That’s the refrain that we hear from people who move out of the city to small communities in the countryside. Well, they won’t find exactly that here in West Cornwall. On weekday mornings they will awaken at 6:30 A.M. to the sound of the blaring horn of the train that seems to find it necessary to haul demolition materials from wherever to wherever, defying any of us who live here to sleep through it. Oh, we might have been awakened in the middle of the night by the loud siren call, not once but twice, for the volunteer emergency rescue team, many of whom can’t hear it from where they live, and all of whom have cellphones and “beepers” at their bedside to call them to duty. The noisy Canada geese, who no longer migrate, will make certain you don’t oversleep.
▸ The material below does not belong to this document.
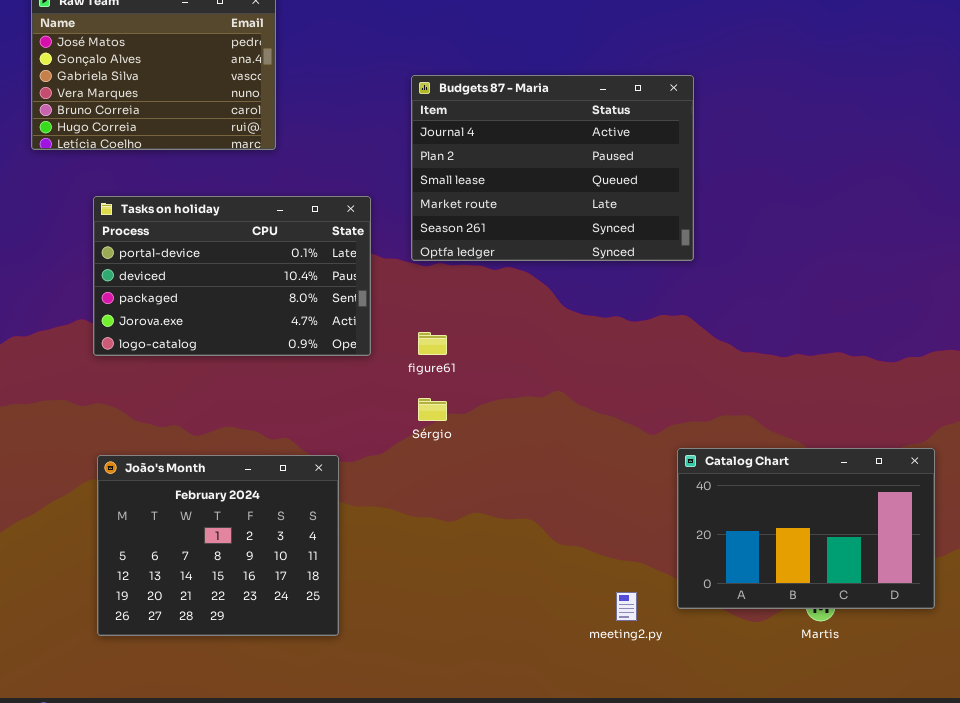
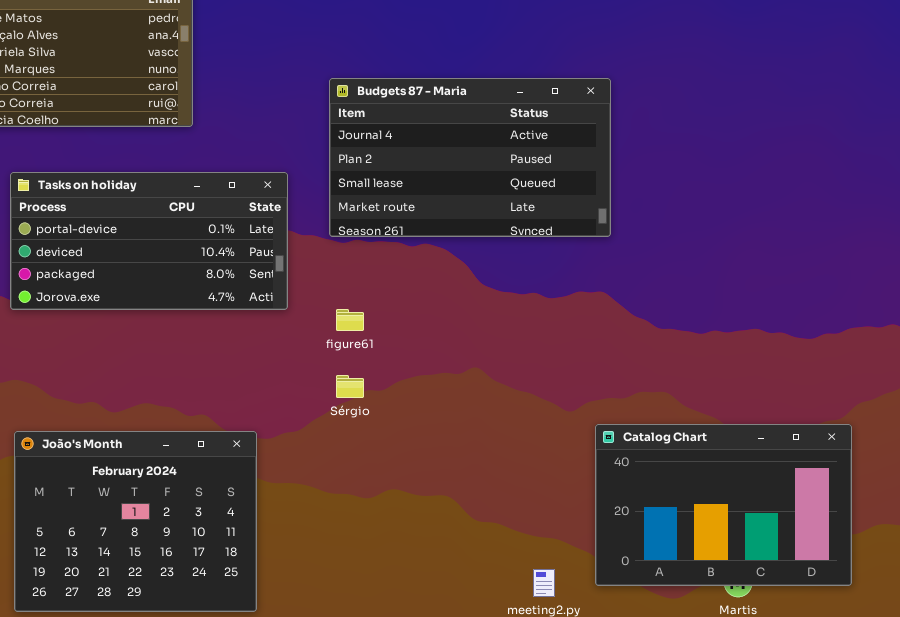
Budgets 87 - Maria: [411,75,694,261] -> [329,78,611,237], resized
Tasks on holiday: [93,196,371,356] -> [10,172,288,310], resized

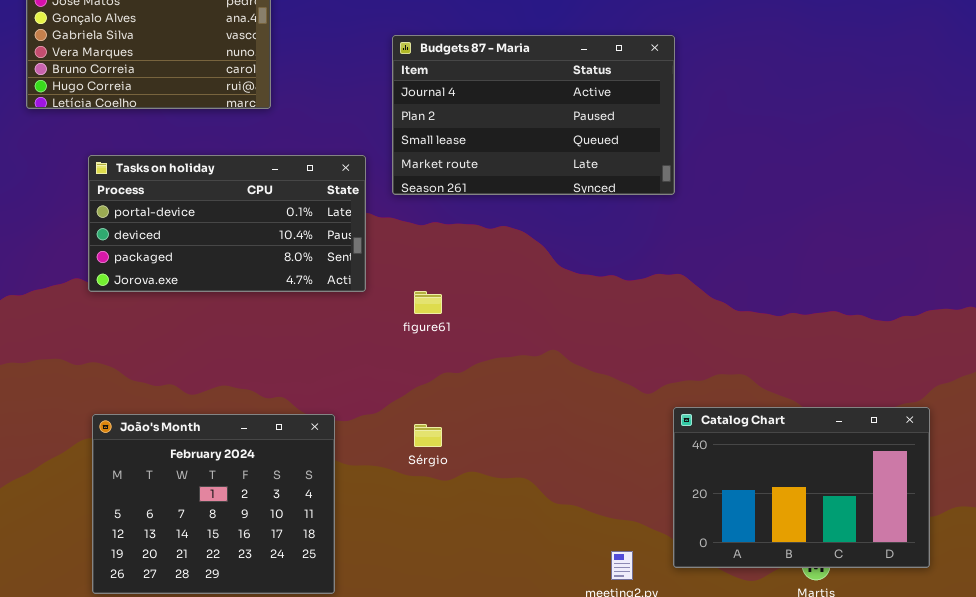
Budgets 87 - Maria: [329,78,611,237] -> [392,35,675,195], moved
Sérgio: [336,375,364,398] -> [414,424,442,447], moved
If it happens to be a sunny weekend day, the Harley motorcycles will roar through the area, revving their engines, especially through the covered bridge. (They love Connecticut because for some unknown reason there is no helmet requirement law.) At noon, we have the blare, (not once, buy twice) of the mid-day “whistle”, apparently a leftover from colonial times, to call the farmers in from the fields for lunch. Pity the person walkingthrough the village when that deafening siren goes off. Cover your ears. Maybe all day and night to find that quiet of the countryside.
—Charles Cilona
(Mr. Cilona has lived just across the covered bridge on what is often referred to as the “west bank” of the Housatonic river in a house he bought in 1971. He and his partner Guy Birster own and operate the popular (and often noisy) restaurant RSVP in West Cornwall, now in its 23rd year.)